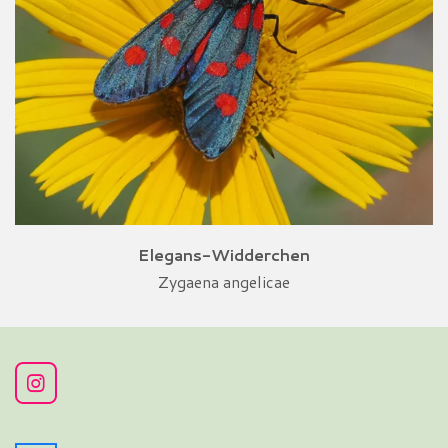
Elegans-Widderchen
Zygaena angelicae
I
n
s
t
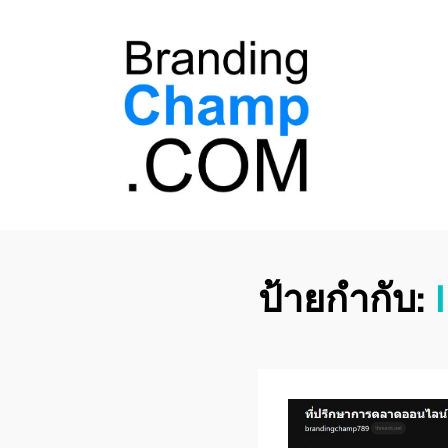
ที่ปรึกษาการตลาด
ที่ปรึกษาการตลาดออนไลน์ อันดับ 1 แชร์ 5
สาเหตุ ทำไมควร " จ้าง "
ออนไลน์
ป้ายกำกับ:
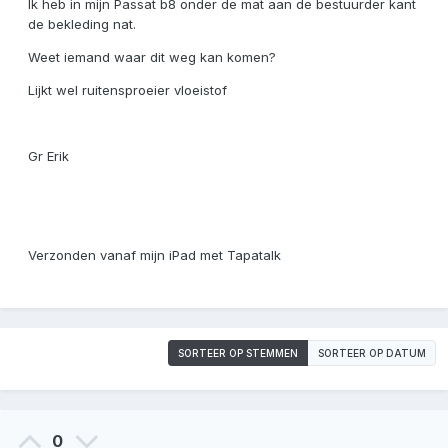
Ik heb in mijn Passat b8 onder de mat aan de bestuurder kant
de bekleding nat.
Weet iemand waar dit weg kan komen?
Lijkt wel ruitensproeier vloeistof
Gr Erik
Verzonden vanaf mijn iPad met Tapatalk
SORTEER OP STEMMEN
SORTEER OP DATUM
0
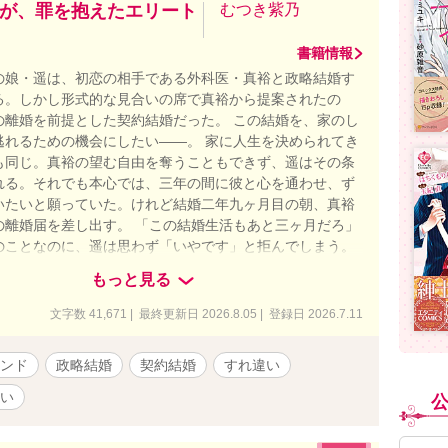
が、罪を抱えたエリート
むつき紫乃
書籍情報
の娘・遥は、初恋の相手である外科医・真裕と政略結婚す
る。しかし形式的な見合いの席で真裕から提案されたの
の離婚を前提とした契約結婚だった。 この結婚を、家のし
逃れるための機会にしたい――。 家に人生を決められてき
も同じ。真裕の望む自由を奪うこともできず、遥はその条
れる。それでも本心では、三年の間に彼と心を通わせ、ず
いたいと願っていた。けれど結婚二年九ヶ月目の朝、真裕
の離婚届を差し出す。 「この結婚生活もあと三ヶ月だろ」
のことなのに、遥は思わず「いやです」と拒んでしまう。
真裕は離婚の意思を変えようとしない。なのに、その顔に
もっと見る
しげな葛藤が浮かんでいて――？ 離婚したくない妻と、罪
を手放そうとする夫。 三年契約の終わりから始まる、両片
文字数 41,671 | 最終更新日 2026.8.05 | 登録日 2026.7.11
やり直しラブストーリー。 ＊他サイトにも掲載しています
ァの連載が先行です
ンド
政略結婚
契約結婚
すれ違い
い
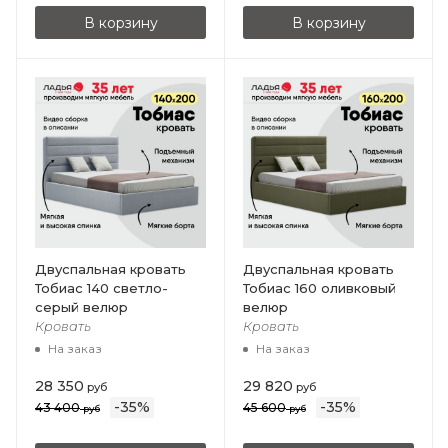
В корзину
В корзину
Двуспальная кровать
Двуспальная кровать
Тобиас 140 светло-
Тобиас 160 оливковый
серый велюр
велюр
Кровать
Кровать
На заказ
На заказ
28 350
29 820
руб
руб
-
35
%
-
35
%
43 400
45 600
руб
руб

+++

■ What needs to be done ■
Set down the records precisely as they appear. Any picture stays out.

■ Answer to the exercise ■
Elegans-Widderchen
Zygaena angelicae
I
n
s
t
ที่ปรึกษาการตลาด
ที่ปรึกษาการตลาดออนไลน์ อันดับ 1 แชร์ 5
สาเหตุ ทำไมควร " จ้าง "
ออนไลน์
ป้ายกำกับ:
Ik heb in mijn Passat b8 onder de mat aan de bestuurder kant
de bekleding nat.
Weet iemand waar dit weg kan komen?
Lijkt wel ruitensproeier vloeistof
Gr Erik
Verzonden vanaf mijn iPad met Tapatalk
SORTEER OP STEMMEN
SORTEER OP DATUM
0
が、罪を抱えたエリート
むつき紫乃
書籍情報
の娘・遥は、初恋の相手である外科医・真裕と政略結婚す
る。しかし形式的な見合いの席で真裕から提案されたの
の離婚を前提とした契約結婚だった。 この結婚を、家のし
逃れるための機会にしたい――。 家に人生を決められてき
も同じ。真裕の望む自由を奪うこともできず、遥はその条
れる。それでも本心では、三年の間に彼と心を通わせ、ず
いたいと願っていた。けれど結婚二年九ヶ月目の朝、真裕
の離婚届を差し出す。 「この結婚生活もあと三ヶ月だろ」
のことなのに、遥は思わず「いやです」と拒んでしまう。
真裕は離婚の意思を変えようとしない。なのに、その顔に
もっと見る
しげな葛藤が浮かんでいて――？ 離婚したくない妻と、罪
を手放そうとする夫。 三年契約の終わりから始まる、両片
文字数 41,671 | 最終更新日 2026.8.05 | 登録日 2026.7.11
やり直しラブストーリー。 ＊他サイトにも掲載しています
ァの連載が先行です
ンド
政略結婚
契約結婚
すれ違い
い
В корзину
В корзину
Двуспальная кровать
Двуспальная кровать
Тобиас 140 светло-
Тобиас 160 оливковый
серый велюр
велюр
Кровать
Кровать
На заказ
На заказ
28 350
29 820
руб
руб
-
35
%
-
35
%
43 400
45 600
руб
руб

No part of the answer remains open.